#### Texto de origem ####
O S. JOÃO  E AS RENDILHEIRAS (1934)

 

De muito longa data que o povo da nossa terra vem festejando com bem sentido entusiasmo o seu Santo Padroeiro, S. João.

            Novos e velhos, unidos numa só alegria, como se a mesma mocidade a todos  cobrisse de Sol, cantam louvores ao Santo, a quem por crença chamam casamenteiro. Novos  e velhos, sob o calor do mesmo fogo ardente, esquecendo categorias, esquecendo tudo numa comunhão sincera dum ideal puramente irmão, vão à festa, dançam na festa, cantam na festa, porque ela é de todos e para todos.  E a noite de S. João é um arraial de folia e de amor, a que outrora nem faltava a colaboração simpática das freiras do Convento de Santa Clara, que também dela com respeitoso júbilo partilhavam.

 

            Alta madrugada, quando o Céu de Portugal, com lágrimas de alegria orvalha com ternura os campos e os jardins, é ainda com arreigada crença por velha tradição, que o povo da nossa terra se organiza, e segue em ranchos a caminho da milagrosa Fonte de S. João do Convento, onde as raparigas e rapazes casadoiros, na ânsia dum matrimónio feliz, atiram as três pedrinhas prometedoras, no nicho da Fonte, na esperança de que tôdas, bem acertadas, um prenúncio de casamento milagrosamente lhes será ... Quantos sorrisos de alegria, quantos protestos de boa resignação, e quantas encobertas dores de inesperada amargura, esta interessantíssima tradição não vai levar ao coração moço  daquêles e daquelas, que num desejo veemente a não esquecem ?... Mas não acabam aqui as velhas tradições do Santo casamenteiro; e os grupos, saindo da Fonte, prosseguem agora a caminho do Mar, e , perto dele, cantam e dançam para que êle os veja e também comungue da estonteante alegria dos que alegremente o visitam.

          

           E o Mar reconhece agradecido, espraiando docemente as ondas pela areia fina, como que a jurar às raparigas que o saúdam cantando, o favor dum bom trato para os futuros  maridos que no seu vasto domínio tenham de ir ganhar o pão nosso de cada dia.

 

             Dia de S. João!

 

            Os sinos da igreja anunciam a procissão. E outro velho uso anima, na alma das raparigas, a vontade firme dum breve casamento. E umas e outras lá correm esperançadas em busca de cravos lindos para atirar ao andor do Santo. Sai a procissão. Das janelas das suas casas, elas aguardam, atentas, que o andor do seu Padroeiro passe, para lhe lançar aos pés o cravo decisivo, se aos pés a Êle com abençoada certeza, lhe cair e lá se conservar. E à sua passagem os cravos chovem, num desejo de amor que o coração de quem os atira, com sonhadora alegria, manifesta... Termina a procissão. Novo passeio à praia, nova visita ao Mar que, irrequieto e ansioso, segundo o costume já os espera. Morre o dia. O Sol esconde-se vagarosamente no Oceano, num adeus de saudades; e o Mar geme, noutro adeus, que as suas ondas dizem estendendo os braços pela areia ...
#### Dados fornecidos ####
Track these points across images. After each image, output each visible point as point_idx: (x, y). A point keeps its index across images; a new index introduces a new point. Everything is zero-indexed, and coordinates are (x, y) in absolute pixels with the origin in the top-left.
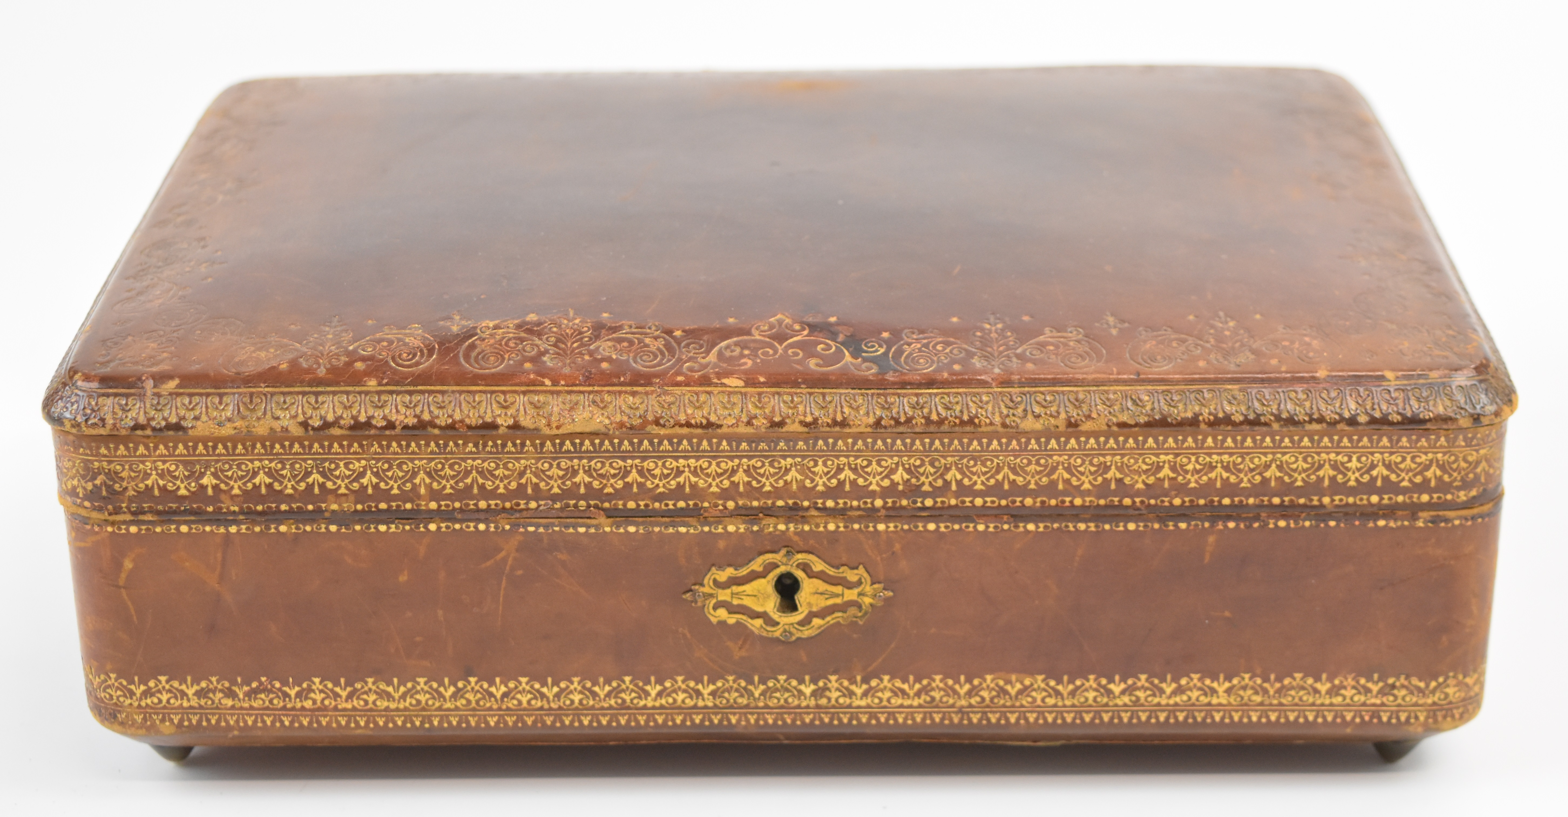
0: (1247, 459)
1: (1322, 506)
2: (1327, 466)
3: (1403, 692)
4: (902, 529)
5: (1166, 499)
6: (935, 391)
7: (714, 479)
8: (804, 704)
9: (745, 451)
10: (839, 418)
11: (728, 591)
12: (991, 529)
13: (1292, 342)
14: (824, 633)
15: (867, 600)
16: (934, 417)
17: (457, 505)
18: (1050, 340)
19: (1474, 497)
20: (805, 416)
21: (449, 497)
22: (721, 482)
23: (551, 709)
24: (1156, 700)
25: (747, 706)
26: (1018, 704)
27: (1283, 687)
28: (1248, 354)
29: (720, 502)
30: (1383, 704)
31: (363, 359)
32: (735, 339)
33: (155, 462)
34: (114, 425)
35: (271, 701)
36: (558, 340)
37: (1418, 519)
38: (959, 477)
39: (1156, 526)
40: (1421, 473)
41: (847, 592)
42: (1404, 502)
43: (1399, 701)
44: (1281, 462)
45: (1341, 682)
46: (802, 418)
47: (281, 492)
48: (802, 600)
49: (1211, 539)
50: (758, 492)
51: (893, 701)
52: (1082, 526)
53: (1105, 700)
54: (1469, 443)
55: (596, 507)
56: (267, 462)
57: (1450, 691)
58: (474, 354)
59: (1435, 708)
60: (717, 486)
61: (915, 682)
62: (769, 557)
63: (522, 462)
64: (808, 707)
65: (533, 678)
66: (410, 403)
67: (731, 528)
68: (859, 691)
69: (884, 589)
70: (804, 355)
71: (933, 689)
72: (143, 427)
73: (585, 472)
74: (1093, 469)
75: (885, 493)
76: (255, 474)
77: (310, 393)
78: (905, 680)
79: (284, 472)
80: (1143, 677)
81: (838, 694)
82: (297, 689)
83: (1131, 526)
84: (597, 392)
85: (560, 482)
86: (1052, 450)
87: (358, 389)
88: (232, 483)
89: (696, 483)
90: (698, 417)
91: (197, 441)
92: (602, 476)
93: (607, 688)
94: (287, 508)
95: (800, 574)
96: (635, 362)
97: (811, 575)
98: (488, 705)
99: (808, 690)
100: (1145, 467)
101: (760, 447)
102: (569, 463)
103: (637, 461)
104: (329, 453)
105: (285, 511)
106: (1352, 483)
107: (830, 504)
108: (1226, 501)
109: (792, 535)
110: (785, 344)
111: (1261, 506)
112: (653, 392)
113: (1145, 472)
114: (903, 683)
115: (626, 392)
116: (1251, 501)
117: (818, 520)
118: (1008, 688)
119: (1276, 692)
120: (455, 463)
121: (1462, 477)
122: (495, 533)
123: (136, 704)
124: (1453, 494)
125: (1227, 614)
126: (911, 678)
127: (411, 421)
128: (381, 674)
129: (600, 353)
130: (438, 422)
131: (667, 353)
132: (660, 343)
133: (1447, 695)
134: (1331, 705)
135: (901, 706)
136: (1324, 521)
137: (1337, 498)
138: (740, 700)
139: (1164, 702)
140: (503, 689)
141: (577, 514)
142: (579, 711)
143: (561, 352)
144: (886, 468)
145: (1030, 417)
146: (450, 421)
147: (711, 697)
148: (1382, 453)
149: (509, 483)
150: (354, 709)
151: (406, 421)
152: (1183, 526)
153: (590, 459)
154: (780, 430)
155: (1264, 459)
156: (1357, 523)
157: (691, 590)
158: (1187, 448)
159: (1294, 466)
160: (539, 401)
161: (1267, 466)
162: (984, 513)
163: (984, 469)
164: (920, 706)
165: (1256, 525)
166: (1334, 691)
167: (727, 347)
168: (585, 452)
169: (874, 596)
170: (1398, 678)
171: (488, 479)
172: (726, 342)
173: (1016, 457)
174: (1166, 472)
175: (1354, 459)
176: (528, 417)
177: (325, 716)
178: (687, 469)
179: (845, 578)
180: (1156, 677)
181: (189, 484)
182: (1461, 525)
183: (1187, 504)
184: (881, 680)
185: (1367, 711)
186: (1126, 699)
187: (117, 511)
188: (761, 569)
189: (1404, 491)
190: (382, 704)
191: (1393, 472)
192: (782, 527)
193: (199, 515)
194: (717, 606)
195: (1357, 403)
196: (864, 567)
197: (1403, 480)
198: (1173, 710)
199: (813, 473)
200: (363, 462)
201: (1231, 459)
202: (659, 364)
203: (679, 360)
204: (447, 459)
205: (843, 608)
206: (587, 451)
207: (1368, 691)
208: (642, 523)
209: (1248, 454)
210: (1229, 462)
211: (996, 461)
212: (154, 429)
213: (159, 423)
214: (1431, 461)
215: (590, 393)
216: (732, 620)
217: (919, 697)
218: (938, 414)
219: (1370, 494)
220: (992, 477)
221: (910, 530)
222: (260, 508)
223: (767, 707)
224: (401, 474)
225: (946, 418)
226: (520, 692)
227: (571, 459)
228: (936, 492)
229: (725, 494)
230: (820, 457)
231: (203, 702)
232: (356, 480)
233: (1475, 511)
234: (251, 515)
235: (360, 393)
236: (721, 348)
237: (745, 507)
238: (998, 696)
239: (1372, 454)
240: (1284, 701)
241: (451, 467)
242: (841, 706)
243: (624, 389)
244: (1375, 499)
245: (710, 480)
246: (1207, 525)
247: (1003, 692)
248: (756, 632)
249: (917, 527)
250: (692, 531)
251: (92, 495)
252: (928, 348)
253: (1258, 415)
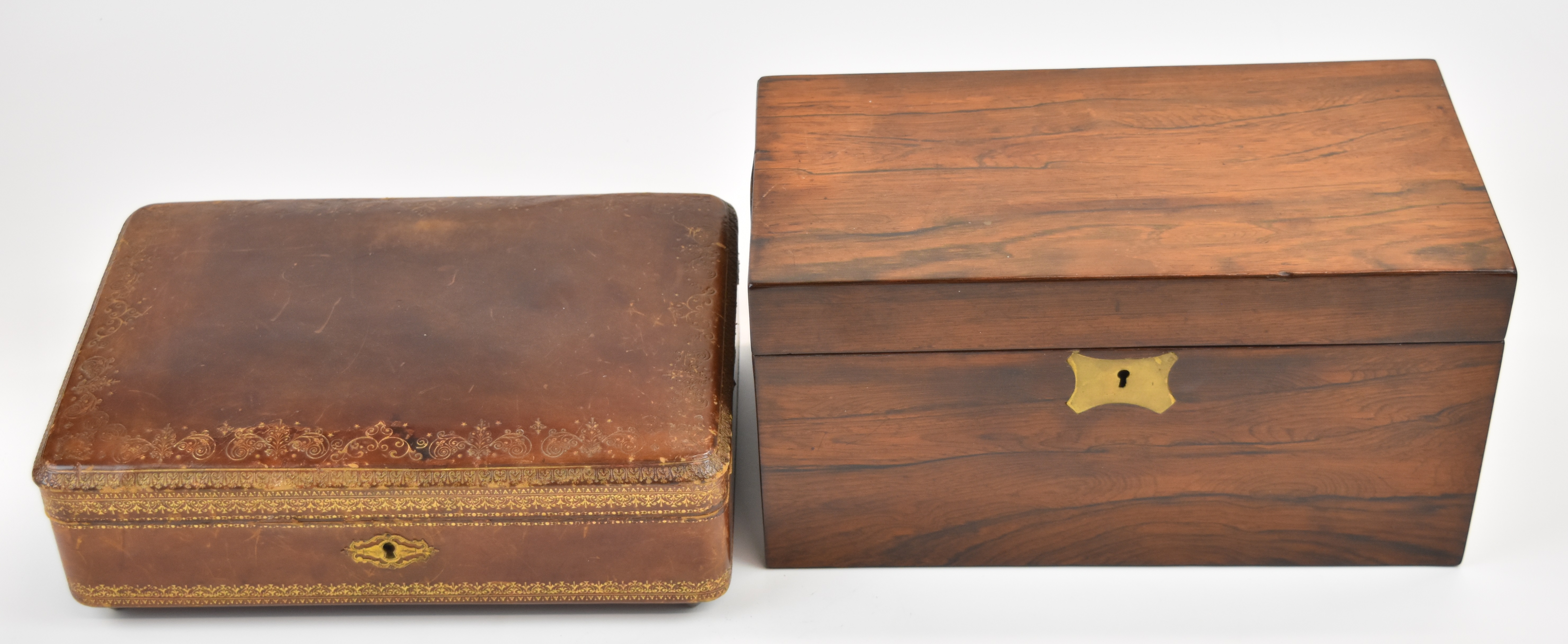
####
Instruções
• A. Responda a estas perguntas com base no texto sobre o S. João:
(i) Que nome dá o povo ao Santo, por crença?
(ii) Quantas pedrinhas atiram os casadoiros ao nicho da Fonte?
(iii) O que lançam as raparigas ao andor do Santo durante a procissão?
• B. Segundo o texto sobre o S. João, estas afirmações estão certas? Responda sim ou não e cite as palavras do texto que o decidem.
(i) Outrora, as freiras do Convento de Santa Clara também participavam na noite de S. João.
(ii) Ao sair da Fonte, os grupos seguem a caminho da igreja.
(iii) A procissão é anunciada pelos sinos da igreja.
• C. Transcreva sem alterações o trecho do texto sobre o S. João que começa com as palavras que contêm "Novos e velhos, unidos" e termina com "respeitoso júbilo partilhavam.".
Os registos não têm qualquer relação com o texto sobre o S. João.

Respostas
• A.
(i) Casamenteiro.
(ii) Três.
(iii) Cravos.

• B.
(i) Sim: "a que outrora nem faltava a colaboração simpática das freiras do Convento de Santa Clara".
(ii) Não: "prosseguem agora a caminho do Mar".
(iii) Sim: "Os sinos da igreja anunciam a procissão."

• C.
Novos e velhos, unidos numa só alegria, como se a mesma mocidade a todos  cobrisse de Sol, cantam louvores ao Santo, a quem por crença chamam casamenteiro. Novos  e velhos, sob o calor do mesmo fogo ardente, esquecendo categorias, esquecendo tudo numa comunhão sincera dum ideal puramente irmão, vão à festa, dançam na festa, cantam na festa, porque ela é de todos e para todos.  E a noite de S. João é um arraial de folia e de amor, a que outrora nem faltava a colaboração simpática das freiras do Convento de Santa Clara, que também dela com respeitoso júbilo partilhavam.